When President George W. Bush initiated the FBCI he said he wanted all organizations, including faith-based organizations, that work to improve society to have the same access to funding as governmental agencies, Moser summarized. The initiative is creating a stir among non-faith-based organizations who as a result fear the loss of funding because of the competition, he further stated.

Moser agreed to be on the task force because he saw the potential Rock Solid had to help the entire state, not just Winona County. He said that even though Rock Solid is a small organization, the setup and procedures of the organization, especially related to collaborating with non-faith-based organizations and raising money to be a self-supporting organization, may be beneficial to other communities.

The task force had to establish where they saw the greatest need for services within communities across the state and decided that the biggest concern was how to reach "at-risk" youth. The task force is working to find ways that the concerns and needs of "at-risk" youth can be met and money can be raised to support those efforts.
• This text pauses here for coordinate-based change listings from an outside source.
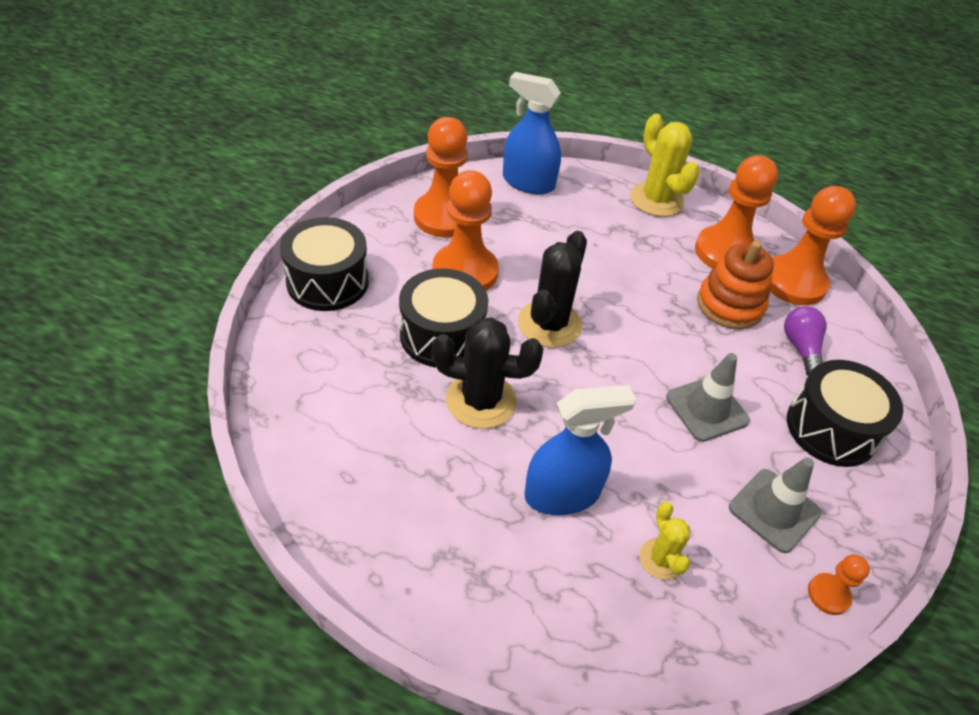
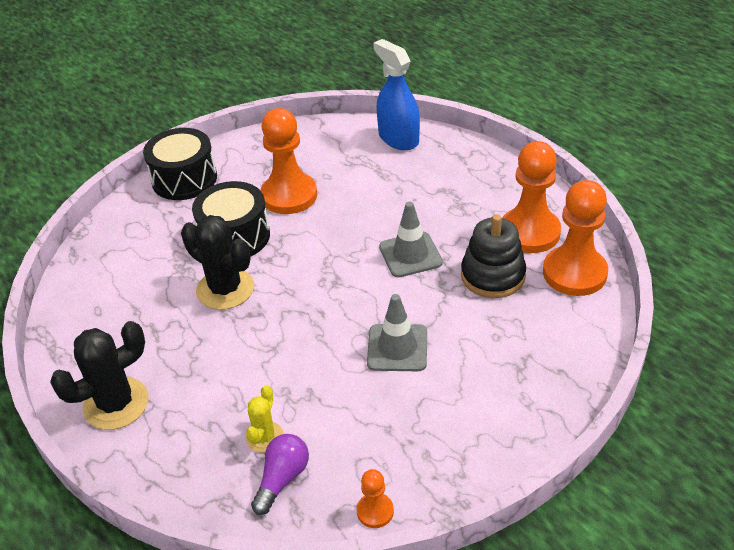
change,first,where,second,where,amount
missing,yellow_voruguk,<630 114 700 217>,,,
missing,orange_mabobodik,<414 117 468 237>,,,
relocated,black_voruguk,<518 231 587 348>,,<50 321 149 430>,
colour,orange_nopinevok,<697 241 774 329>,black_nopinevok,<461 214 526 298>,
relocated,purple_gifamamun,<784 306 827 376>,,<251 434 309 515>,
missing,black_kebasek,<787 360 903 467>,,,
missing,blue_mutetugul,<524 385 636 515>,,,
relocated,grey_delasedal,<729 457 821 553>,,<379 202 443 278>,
Moser said that Rock Solid is a leader in collaborating and fund-raising and offered that Rock Solid could be a model for other youth-centered organizations. Rock Solid works with Mayo Clinic, area high schools, Winona County governmental agencies and other human service organizations in the area to provide for youth.

Moser said that faith-based organizations should learn how to work with agencies for the same money and to meet the needs of the community. "There's a practical way to meet needs," Moser said. "It's not just let me pray for you and God will take care of you."

Organizations that are supporting youth should support each other for the sake of the kids and the future of the community, he said.

Moser said that many organizations are funded by a grant or governmental subsidy and when the money runs out, the organization fizzles or tries to make up for the loss. He said that part of the FBCI task force's goal is to educate agencies about how to raise money so that there is little or no dependence on governmental money. "Everyone's good at helping kids," Moser said, "not everyone's good at raising money."

The 13 member committee met three times in May and will report to Coleman with the recommendations of task force.